No momento em que ganha notoriedade o uso de ferramentas como o ChatGPT – capaz de criar textos complexos em formatos variados -, uma comissão de especialistas convocada pelo Senado apresentou uma proposta para regular a inteligência artificial (IA).
Entre os principais pontos, o texto restringe o uso de câmeras instaladas pelas secretarias de segurança pública para reconhecimento facial indiscriminado de pessoas que circulam nas ruas. Também veda a implementação de modelos de "ranqueamento social", usado pela China, em que cada cidadão recebe uma pontuação de acordo com seu comportamento nas redes sociais e a nota serve para assegurar ou não acesso a recursos públicos.
O Senado convidou uma comissão de 18 juristas para elaborar a proposta de regulação, que tem 45 artigos. O grupo, liderado pelo ministro do Superior Tribunal de Justiça (STJ) Ricardo Villas Bôas Cueva, redigiu um relatório de mais de 900 páginas, com a colaboração de membros da academia, da sociedade civil e de empresas ouvidos em audiências públicas realizadas entre abril e maio do ano passado.
Participaram juristas e especialistas em direito digital e membros da Autoridade Nacional de Proteção de Dados (ANPD) que estiveram na concepção da Lei Geral de Proteção de Dados.
<b>Transparência</b>
Pela proposta, empresas que usem sistemas de IA de alto risco precisam adotar medidas de governança que registrem o funcionamento da inteligência e métodos para corrigir vieses. As sanções administrativas sugeridas variam entre advertência, multa simples de até 2% do faturamento, de no máximo de R$ 50 milhões por infração, até a suspensão parcial ou total do sistema.
O senador Eduardo Gomes (PL-TO), que apresentará a proposta, disse que novos temas serão incluídos no texto. "Temos consciência de que é um assunto muito dinâmico. Assim não teremos prejuízos por falta de diálogo", disse. Um dos caminhos possíveis é que o texto seja apresentado para a Comissão de Constituição e Justiça (CCJ) e depois levado ao plenário. "É um tema muito urgente", disse.
O texto lista "níveis de risco" para o uso de sistemas informatizados e estabelece direitos e deveres, entre eles o de uma empresa ter de explicar uma decisão tomada por uma inteligência artificial, de usuários questionarem judicialmente decisões, solicitarem intervenção humana e de não serem discriminados por vieses como racismo ou misoginia.
A proposta analisou legislações aprovadas pelos países da Organização para a Cooperação e Desenvolvimento Econômico (OCDE).
A maioria dos mecanismos de controle à IA nos países da OCDE foi elaborada há pouco mais de três anos e varia em relação ao papel interventor do Estado. Alguns países que compõem a União Europeia preferem diretrizes do bloco, que pretende chegar a um consenso do projeto regulador final em março deste ano.
Ainda não há também nos Estados Unidos uma legislação reguladora própria. O Comitê Consultivo Nacional de Inteligência Artificial do país foi lançado em abril de 2022, e se espera que um projeto de lei seja apresentada neste ano.

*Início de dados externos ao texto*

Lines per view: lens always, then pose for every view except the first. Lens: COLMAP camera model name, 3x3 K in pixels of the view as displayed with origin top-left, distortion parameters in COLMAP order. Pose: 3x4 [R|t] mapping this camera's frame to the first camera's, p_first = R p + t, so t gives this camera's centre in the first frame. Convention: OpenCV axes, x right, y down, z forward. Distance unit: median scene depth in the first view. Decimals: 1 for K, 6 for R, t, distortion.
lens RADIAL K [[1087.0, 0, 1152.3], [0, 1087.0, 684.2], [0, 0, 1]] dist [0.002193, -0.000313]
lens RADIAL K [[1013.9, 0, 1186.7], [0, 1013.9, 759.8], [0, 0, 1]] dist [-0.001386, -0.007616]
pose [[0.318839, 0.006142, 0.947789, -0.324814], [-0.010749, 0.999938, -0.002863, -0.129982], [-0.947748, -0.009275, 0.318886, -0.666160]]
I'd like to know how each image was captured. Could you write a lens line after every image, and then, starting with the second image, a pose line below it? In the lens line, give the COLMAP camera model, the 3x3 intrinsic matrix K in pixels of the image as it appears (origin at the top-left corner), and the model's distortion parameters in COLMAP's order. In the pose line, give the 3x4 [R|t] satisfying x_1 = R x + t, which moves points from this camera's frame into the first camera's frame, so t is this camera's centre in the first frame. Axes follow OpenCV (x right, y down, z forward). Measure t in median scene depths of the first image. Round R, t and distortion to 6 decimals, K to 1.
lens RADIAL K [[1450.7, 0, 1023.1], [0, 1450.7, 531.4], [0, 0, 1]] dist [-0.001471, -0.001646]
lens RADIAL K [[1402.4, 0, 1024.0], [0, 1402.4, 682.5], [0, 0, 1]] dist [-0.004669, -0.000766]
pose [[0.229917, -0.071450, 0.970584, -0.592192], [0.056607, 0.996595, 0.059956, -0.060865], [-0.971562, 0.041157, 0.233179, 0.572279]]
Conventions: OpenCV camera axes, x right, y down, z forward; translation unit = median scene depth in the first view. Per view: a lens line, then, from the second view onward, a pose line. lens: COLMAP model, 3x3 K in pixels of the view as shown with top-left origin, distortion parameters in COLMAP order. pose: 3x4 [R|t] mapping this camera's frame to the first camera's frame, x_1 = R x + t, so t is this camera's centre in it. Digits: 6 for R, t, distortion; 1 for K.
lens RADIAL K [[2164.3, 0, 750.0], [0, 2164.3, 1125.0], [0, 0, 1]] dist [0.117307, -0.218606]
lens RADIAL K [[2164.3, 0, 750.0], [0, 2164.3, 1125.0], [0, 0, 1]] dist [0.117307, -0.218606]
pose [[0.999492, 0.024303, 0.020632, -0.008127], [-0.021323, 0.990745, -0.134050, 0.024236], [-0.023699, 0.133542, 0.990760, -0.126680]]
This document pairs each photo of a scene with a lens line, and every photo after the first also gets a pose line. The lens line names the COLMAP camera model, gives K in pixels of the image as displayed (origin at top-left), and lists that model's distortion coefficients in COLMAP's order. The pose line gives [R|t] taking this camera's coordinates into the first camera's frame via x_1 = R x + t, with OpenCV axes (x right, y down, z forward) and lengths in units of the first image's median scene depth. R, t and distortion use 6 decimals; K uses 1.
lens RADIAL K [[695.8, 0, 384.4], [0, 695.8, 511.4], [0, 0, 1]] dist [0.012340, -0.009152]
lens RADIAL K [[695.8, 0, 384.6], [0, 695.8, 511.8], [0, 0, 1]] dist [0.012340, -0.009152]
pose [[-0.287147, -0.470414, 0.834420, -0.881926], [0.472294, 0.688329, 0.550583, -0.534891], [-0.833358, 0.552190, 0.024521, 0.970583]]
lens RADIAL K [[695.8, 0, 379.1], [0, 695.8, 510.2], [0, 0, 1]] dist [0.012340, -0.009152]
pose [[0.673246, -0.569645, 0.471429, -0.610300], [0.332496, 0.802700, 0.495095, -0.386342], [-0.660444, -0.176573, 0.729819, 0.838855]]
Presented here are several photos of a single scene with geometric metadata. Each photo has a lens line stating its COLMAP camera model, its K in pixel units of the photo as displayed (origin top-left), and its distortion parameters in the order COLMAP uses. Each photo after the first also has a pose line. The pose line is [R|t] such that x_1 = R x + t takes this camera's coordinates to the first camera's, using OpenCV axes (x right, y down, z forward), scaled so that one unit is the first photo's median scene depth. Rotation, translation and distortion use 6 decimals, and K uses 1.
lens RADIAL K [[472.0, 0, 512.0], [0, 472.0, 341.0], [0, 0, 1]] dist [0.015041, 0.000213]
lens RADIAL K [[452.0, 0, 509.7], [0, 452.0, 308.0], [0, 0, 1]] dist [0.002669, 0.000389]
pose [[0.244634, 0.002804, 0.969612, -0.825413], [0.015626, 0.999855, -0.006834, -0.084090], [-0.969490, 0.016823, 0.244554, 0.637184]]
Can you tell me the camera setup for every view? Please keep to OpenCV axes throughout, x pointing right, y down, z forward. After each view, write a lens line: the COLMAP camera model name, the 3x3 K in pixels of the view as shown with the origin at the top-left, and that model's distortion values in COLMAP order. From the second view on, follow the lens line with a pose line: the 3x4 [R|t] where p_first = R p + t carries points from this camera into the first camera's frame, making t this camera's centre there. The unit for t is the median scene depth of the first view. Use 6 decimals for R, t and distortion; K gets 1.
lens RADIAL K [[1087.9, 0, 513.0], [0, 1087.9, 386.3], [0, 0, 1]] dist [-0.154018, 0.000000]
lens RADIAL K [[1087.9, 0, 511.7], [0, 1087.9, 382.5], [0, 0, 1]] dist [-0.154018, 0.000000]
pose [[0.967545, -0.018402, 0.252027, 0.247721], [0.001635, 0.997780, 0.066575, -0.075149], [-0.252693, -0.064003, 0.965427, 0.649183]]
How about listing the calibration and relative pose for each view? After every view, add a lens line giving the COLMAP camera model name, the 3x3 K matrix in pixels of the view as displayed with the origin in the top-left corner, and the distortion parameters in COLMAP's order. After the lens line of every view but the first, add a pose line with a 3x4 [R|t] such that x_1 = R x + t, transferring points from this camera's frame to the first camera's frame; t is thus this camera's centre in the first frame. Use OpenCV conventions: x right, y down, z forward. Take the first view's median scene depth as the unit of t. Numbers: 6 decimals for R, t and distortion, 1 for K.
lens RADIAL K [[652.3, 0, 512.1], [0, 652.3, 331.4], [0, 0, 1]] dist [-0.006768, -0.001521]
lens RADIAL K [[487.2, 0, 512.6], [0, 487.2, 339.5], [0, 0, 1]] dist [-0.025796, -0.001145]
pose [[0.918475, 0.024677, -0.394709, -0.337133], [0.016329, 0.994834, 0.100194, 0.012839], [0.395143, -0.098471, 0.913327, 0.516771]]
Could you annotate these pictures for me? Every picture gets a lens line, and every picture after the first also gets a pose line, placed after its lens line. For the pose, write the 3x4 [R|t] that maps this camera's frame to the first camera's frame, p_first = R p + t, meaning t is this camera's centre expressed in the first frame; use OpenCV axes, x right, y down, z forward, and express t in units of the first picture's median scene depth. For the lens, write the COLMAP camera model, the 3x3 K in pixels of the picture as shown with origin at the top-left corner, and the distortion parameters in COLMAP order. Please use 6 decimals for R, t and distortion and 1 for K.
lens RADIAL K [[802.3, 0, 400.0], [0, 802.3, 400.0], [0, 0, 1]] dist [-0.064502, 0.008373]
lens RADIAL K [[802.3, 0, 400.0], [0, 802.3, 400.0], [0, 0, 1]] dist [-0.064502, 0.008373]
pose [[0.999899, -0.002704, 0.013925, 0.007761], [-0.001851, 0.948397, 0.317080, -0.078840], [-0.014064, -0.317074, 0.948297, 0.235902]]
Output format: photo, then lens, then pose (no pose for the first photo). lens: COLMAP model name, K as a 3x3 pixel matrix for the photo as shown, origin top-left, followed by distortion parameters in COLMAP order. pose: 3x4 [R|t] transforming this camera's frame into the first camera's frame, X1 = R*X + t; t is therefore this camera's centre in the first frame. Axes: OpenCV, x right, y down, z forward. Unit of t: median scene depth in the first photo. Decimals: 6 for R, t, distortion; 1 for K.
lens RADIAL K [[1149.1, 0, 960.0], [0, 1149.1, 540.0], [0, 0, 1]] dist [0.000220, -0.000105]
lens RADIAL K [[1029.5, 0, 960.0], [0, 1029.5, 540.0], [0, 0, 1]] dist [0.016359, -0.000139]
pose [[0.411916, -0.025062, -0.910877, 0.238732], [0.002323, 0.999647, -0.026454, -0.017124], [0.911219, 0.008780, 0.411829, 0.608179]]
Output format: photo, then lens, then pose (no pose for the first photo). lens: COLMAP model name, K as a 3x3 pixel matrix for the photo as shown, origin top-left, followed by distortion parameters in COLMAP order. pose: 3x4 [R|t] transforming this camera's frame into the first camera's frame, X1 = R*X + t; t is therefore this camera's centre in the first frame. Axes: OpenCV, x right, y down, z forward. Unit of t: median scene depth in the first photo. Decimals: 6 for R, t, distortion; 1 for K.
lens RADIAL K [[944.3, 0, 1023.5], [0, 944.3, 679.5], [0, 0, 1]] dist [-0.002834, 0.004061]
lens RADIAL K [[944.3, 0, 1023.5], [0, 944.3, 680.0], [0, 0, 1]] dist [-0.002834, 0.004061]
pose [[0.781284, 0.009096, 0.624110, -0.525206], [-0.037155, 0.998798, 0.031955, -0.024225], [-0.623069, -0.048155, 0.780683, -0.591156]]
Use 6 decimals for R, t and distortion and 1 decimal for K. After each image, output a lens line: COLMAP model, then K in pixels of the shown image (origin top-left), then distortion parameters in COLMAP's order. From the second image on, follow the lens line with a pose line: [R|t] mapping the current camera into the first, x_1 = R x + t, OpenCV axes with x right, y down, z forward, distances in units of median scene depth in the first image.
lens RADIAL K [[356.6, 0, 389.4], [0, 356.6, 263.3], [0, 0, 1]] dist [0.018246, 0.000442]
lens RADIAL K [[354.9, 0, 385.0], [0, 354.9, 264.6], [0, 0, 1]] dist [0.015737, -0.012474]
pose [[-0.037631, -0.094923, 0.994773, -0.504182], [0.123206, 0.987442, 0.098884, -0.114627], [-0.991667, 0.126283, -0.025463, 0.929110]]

O relatório aponta a Coreia do Sul (que desenvolveu uma estratégia nacional em 2019) como o país com o maior número de medidas para eliminar barreiras legais ou regulatórias, enquanto a Alemanha (que publicou sua estratégia em 2018 e a atualizou em 2020) se destaca pela quantidade de iniciativas de regulação.
<b>Avanço e ameaça</b>
"Certamente, a IA tem um enorme potencial de tornar mais eficientes variados produtos e serviços, mas também pode ameaçar direitos. Daí a importância de normas de caráter geral que protejam os cidadãos", disse o ministro do STJ Ricardo Villas Bôas Cueva. "Recentemente, por exemplo, foi anunciado que o ChatGPT foi utilizado para produzir uma sentença judicial na Colômbia, o que gerou grande perplexidade na comunidade jurídica por causa da necessária interação humana em uma análise judicial."
Criadora do ChatGPT, Mita Murati disse, em entrevista à revista Time, que o momento é propício para a regulação de inteligências artificiais. O ChatGPT se tornou o aplicativo de crescimento mais veloz da história quando alcançou 100 milhões de usuários em janeiro. A tecnologia causa preocupações a reguladores pelo mundo.